Can you hear the music in the silence?
If you went far enough down, you could actually hear the silence. That was what they said. Werrinbae didn’t think it was true at all, and no-one went deeper than him. Sure, there was that brief moment of disorientation; the upper reaches suddenly swallowed by the darkness, their tumultuous cacophony folded up and tucked away nearly to wait for your return to the surface. If you chose to. That was unnerving the first time. Like suddenly feeling an anchoring rope tug and then go slack, icy water drawing you further out into a current, away from the unseen shore.
But Werrinbae knew that the Band of Silence was just that, a band, and beyond it lay the deep reaches of the world. Secret, hidden places safe from prying eyes and the abrasive noise of people and living creatures. Not even the trees reached this deep.
The light of his lantern flashed and glinted on the crystals, reflected back in a prismatic spray that mirrored a hundred thousand million eyes gleaming in the velvet dark. The gems drank up the light greedily, humming softly in his head. They didn’t see light often, only when he came or some other poor soul found their way into the Deeps. And only he ever found the way out. This far down, light was life and it imparted a warmth to the chill air as he passed, leaving a gentle song in his wake.
The tunnels were close here, rubbing against his shoulders. Reminding him. A mother’s touch on the first day of school, a partner’s caress after a long day at work. Ten thousand million tonnes of earth above his head, pressing down.
The pressure drove him deeper each time. The crystal caverns hummed contentedly as he wandered their halls, imparting warmth to their chilly facets, his aching bones replying in discordant, silent harmony. The gems grew larger, further down. Red and orange and purple dancing on the walls, sliding soundlessly over his face and hands as he walked, his torchlight flickering over and through the glossy stones. They drank in the light, gave it colour. Gradually the paler crystals vanished. Blues and greens swallowed up by crimson and orange, yellows bleeding dark at the edges.
Shadows flickered. The walls drew away, the comforting touch replaced by space. Nothingness echoed with the sound of his footfalls. Swallowed his light. But even in the void, there was sound. The earth itself, singing a lullaby few heard.
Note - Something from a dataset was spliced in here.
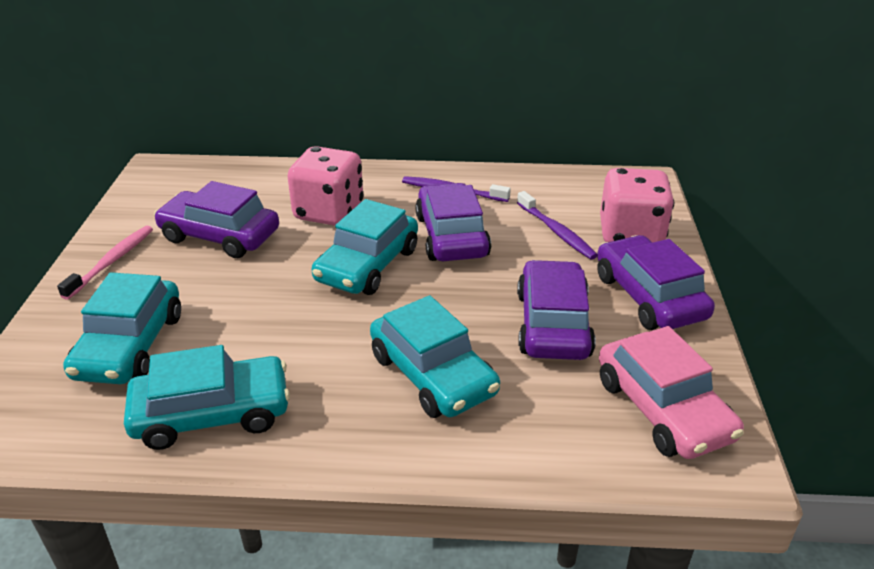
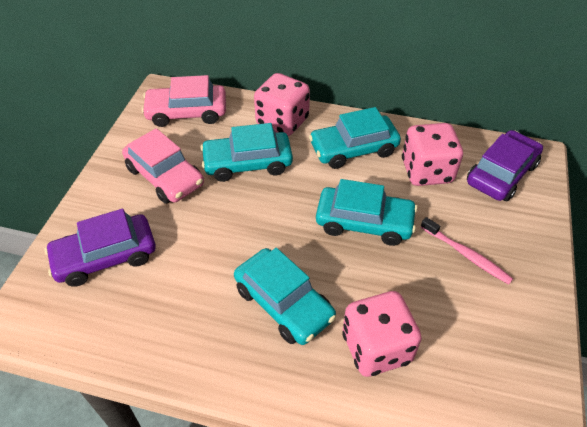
pink car: [599,326,744,459] = 1 -> [122,128,204,204] [142,75,226,127] = 2
pink dice: [287,146,364,226] [600,168,674,243] = 2 -> [254,73,310,136] [342,291,422,377] [402,123,463,186] = 3
purple car: [154,181,279,258] [415,183,491,261] [517,260,596,360] [597,235,715,330] = 4 -> [45,209,156,287] [467,130,543,201] = 2
purple toothbrush: [402,176,511,202] [517,191,597,259] = 2 -> none = 0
The deep grinding of shifting stone and the rattling crunch of dirt crushed beneath heavy soles echoed in the caverns, swallowed up by greedy shadows that plundered the eyes for memories of sunlight and left them barren. It grew harder to remember light each time, eyes gritty as the sands blown over pit mines, thrown high into the air by grasping machines that sought only the depths. Sometimes the sound of their choking roars was mirrored in the caverns’ stony melody, and Werrinbae remembered that the machines had once slumbered here, far beneath the fleeting, impermanent soil, silent and still. His fingers traced the hard edges of a vein, left a stinging trail of organic iron unseen in the dark.
Every time took him deeper, further into the noisome depths. It drew his voice from him, words and snippets of songs bounced back into his ears, left behind when he ascended once more. Every time, he left more of himself behind.
Around him, the stone sighed and drank up his paltry offerings. Haeme spilling into veins, calcium settling into sedimentary bones, carbon becoming diamond as the weight of the earth pressed ever downwards.
Some day, he would be just another cold source of minerals, crumpled between the rocks, but for now he turned back towards the surface. He wasn’t silent yet.